### Required action
Every line from the one containing "All Rights Reserved" to the end of the records below should be returned exactly; pictures are to be dropped.

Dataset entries
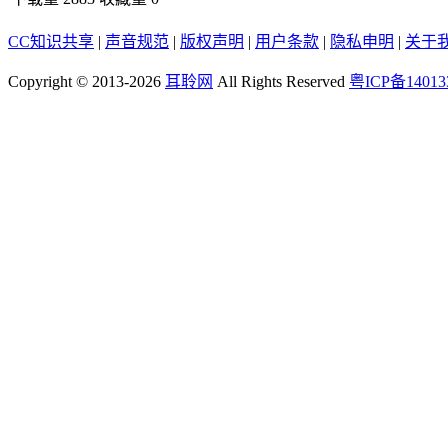
CC知识共享
|
声音规范
|
版权声明
|
用户条款
|
隐私申明
|
关于
Copyright © 2013-2026
耳聆网
All Rights Reserved
粤ICP备14013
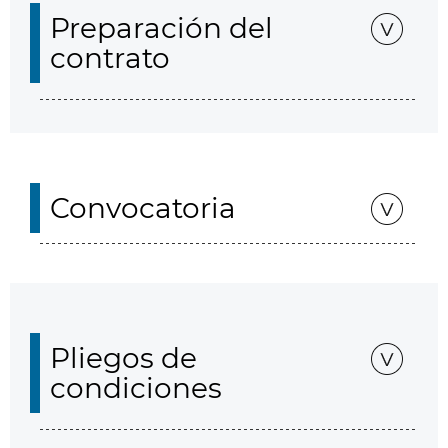
Preparación del
contrato
Convocatoria
Pliegos de
condiciones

### Solution to the problem
All Rights Reserved
粤ICP备14013
Preparación del
contrato
Convocatoria
Pliegos de
condiciones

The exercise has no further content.